Saturday, January 05, 2008

"Actually, I prefer nonduality,"

SAID PRASAD, ALOUD, in response to -- nothing.

We were in the midst of silent meditation, and he just suddenly decided to say that. The other yoga students sitting cross-legged in the room, including my brother, laughed good-naturedly, as if they were in on the joke. But, to whom was Prasad responding? No one had said anything. At least, I hadn’t said anything aloud -- I had only thought it.

Mind-reading? Perhaps.

Are psychic powers proof of enlightenment? Not necessarily.

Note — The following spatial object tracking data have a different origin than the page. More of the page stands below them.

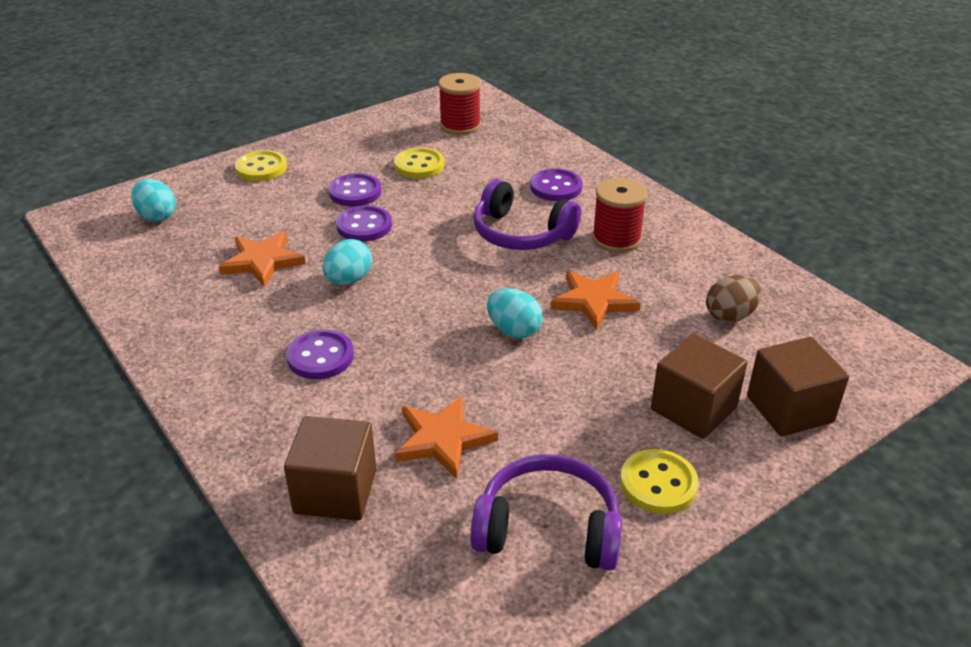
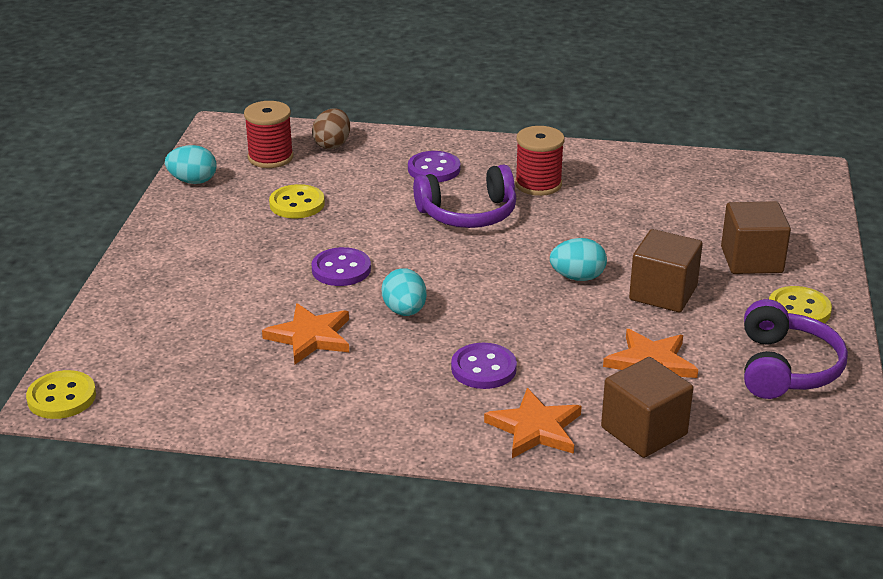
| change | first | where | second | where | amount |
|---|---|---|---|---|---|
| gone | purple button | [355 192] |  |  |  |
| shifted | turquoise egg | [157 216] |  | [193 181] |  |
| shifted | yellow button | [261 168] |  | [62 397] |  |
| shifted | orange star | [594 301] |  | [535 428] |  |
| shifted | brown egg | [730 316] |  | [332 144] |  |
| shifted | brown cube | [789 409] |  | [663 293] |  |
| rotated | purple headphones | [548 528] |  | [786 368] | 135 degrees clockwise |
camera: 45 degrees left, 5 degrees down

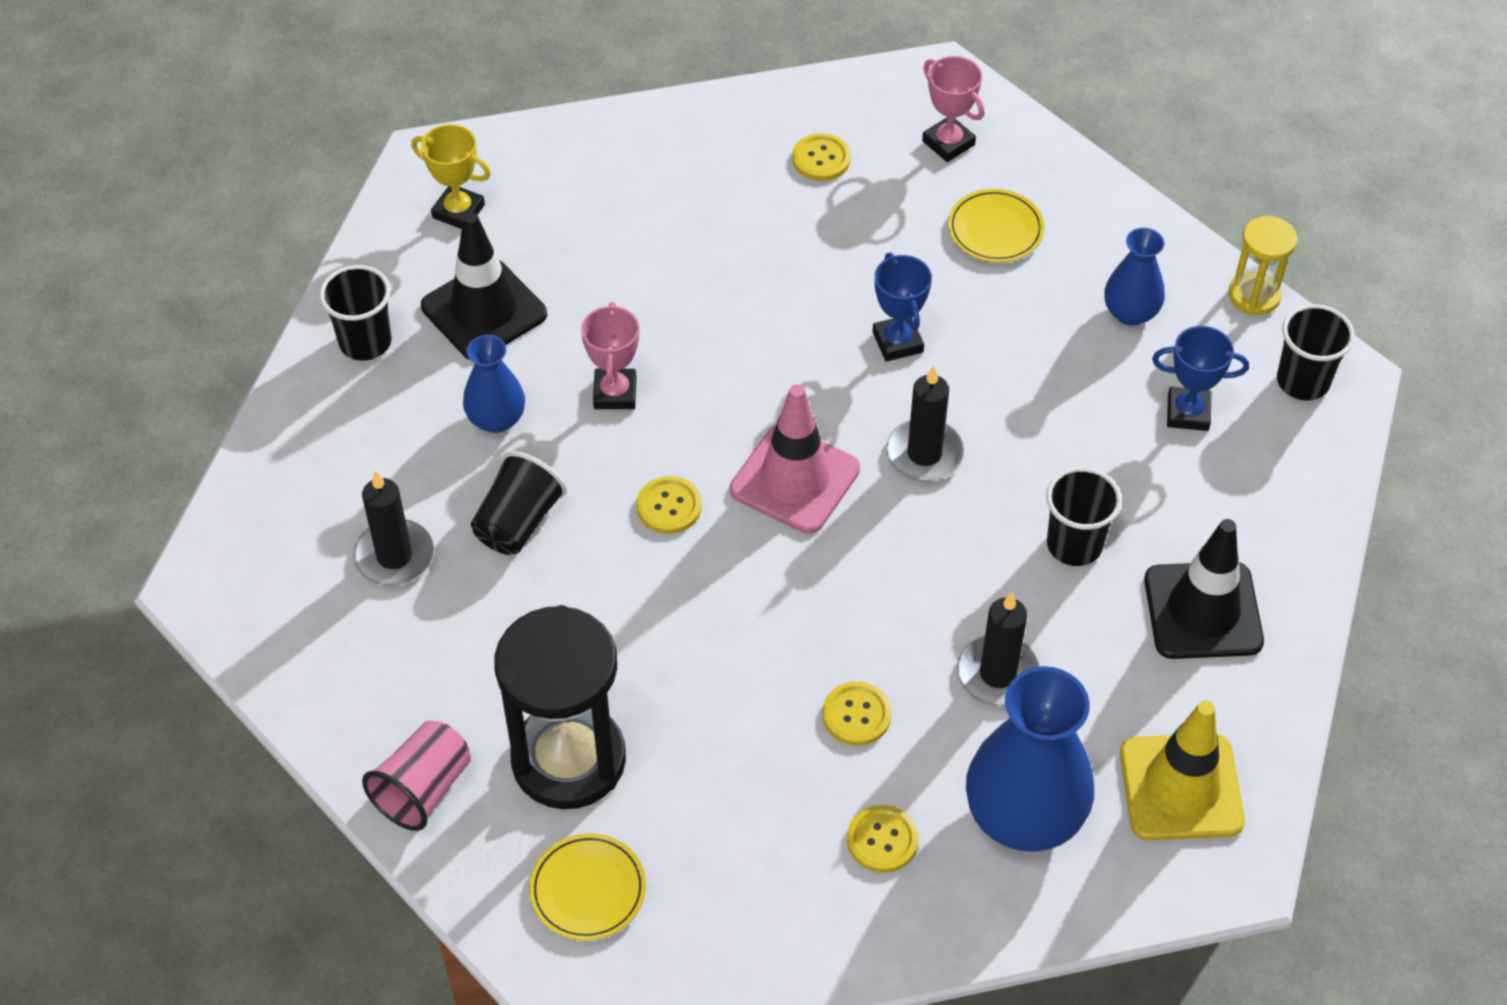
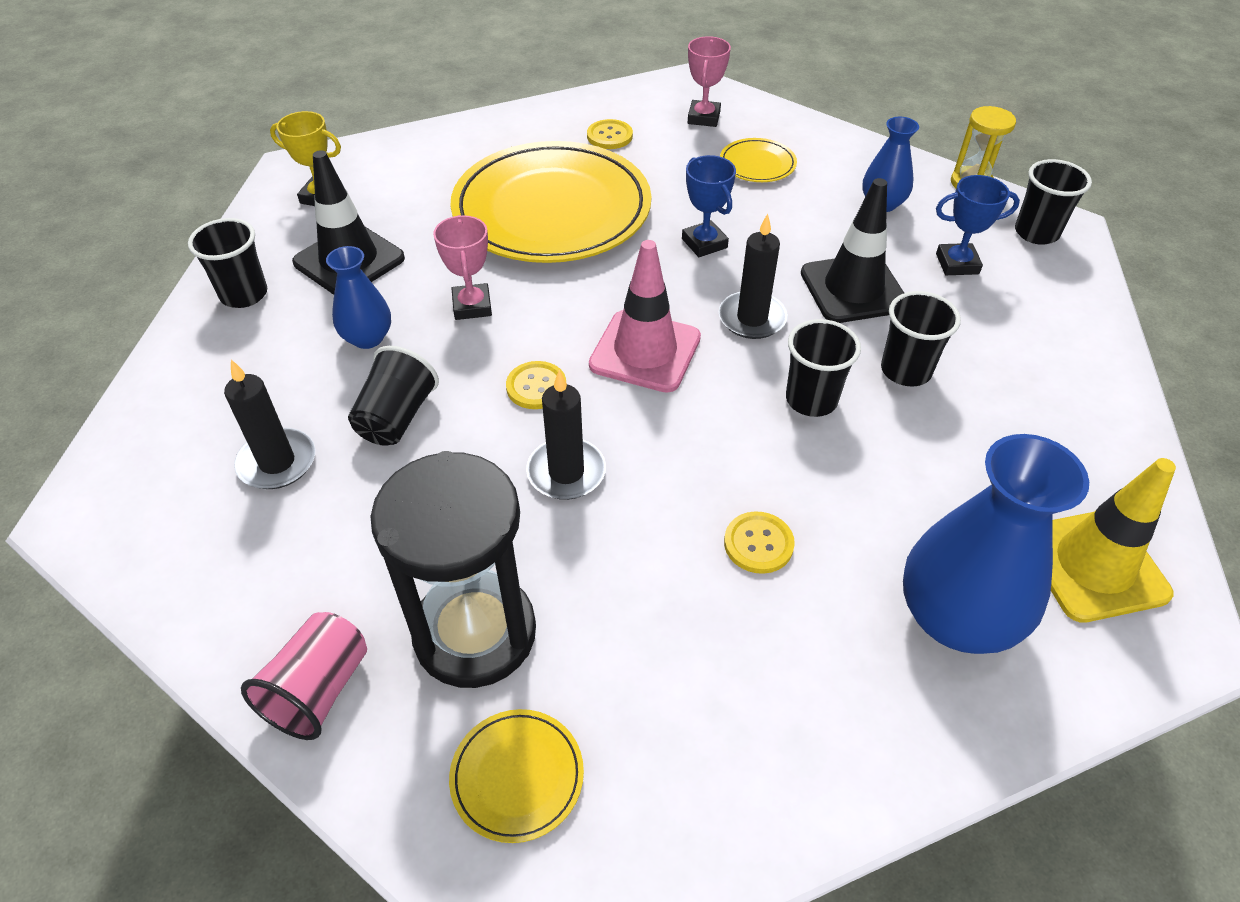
| change | first | where | second | where | amount |
|---|---|---|---|---|---|
| gone | yellow button | [882 840] |  |  |  |
| new |  |  | yellow plate | [552 210] |  |
| new |  |  | black cup | [811 400] |  |
| shifted | black candle | [998 674] |  | [566 472] |  |
| shifted | black traffic cone | [1203 611] |  | [853 289] |  |
| rotated | pink trophy | [948 143] |  | [703 118] | 60 degrees clockwise |
camera: 10 degrees left, 5 degrees down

See, I was there at the meditation/worship session, let’s say, less than willingly. My brother, a devout member, had invited me to what I thought would be a New Year’s party. A “celebration,” he'd called it. It wasn’t at all what I had envisioned. I had told him I might come to a party but I wouldn’t get involved in the religion stuff. However, as it turned out, it was all religion stuff: meditating, chanting to various deities I don’t believe in, venerating statues and pictures. It all made me queasy: I didn’t like the spirit in that place. I consider the statues and pictures to be idols. And because of that, I was silently praying -- for  protection, not only for myself but for my brother’s two little boys who were also there and who did not understand what they were doing. Because, you know, you have to test the spirits -- many are up to no good.

Did Prasad sense my silent prayers about all this? In Eastern thought praying to a separate, personal, transcendent God, or believing in discrete, personal demonic spirits,  would be “dualistic” -- i.e., backward and unenlightened.

Except, curiously enough, when it comes to certain dualistic practices these guys  favor, such as arranging dozens of idols, vessels, censers, pictures of their guru, and other items of worship or ceremony on the altar. And bowing down to those idols (or as I like to call them, “non-action figures” – from the biblical observation that they have eyes but cannot see; ears, but cannot hear, and mouths, but cannot speak). It's puzzling that these ones who are going to teach me and other benighted Westerners to transcend the evils of dualism, the attachment to material reality, are here literally worshiping material things.

Religions that worship images and relics and other objects tend to deny that they do so. Each has some rhetorical way to finesse the fact. Roman Catholics bow to statues and graves of saints, pray to them, and petition them for supernatural intervention. But relax: this is not worship, it's "veneration." (Orthodox folk would say the same thing, plus add that they are better since they venerate icons but not statues; but if "veneration" is not worship, what's it matter? They could've saved themselves a schism, seems to me.)

According to my brother, he and his fellow believers do not view the statues as gods; they are “deities.” They “represent various aspects of the divine.” For the time being I'll lay aside the parsing and simply ask: Why do people need a visual representation of the divine?

How enlightened are you, really, if you need pictures? When you grow up, you are expected to be able to read books without pictures. How much more should that be true in spirituality? Wasn’t this exactly the point of the second of the Ten Commandments?

If we’re striving for complete unity and devotion to the Source of all things alone, why then would we fragment our attention upon things, the creation – and some of the lowest, crudest things at that : mere pictures and objects made by human hands? It’s a great example of how a very lofty-sounding principle is negated in practice.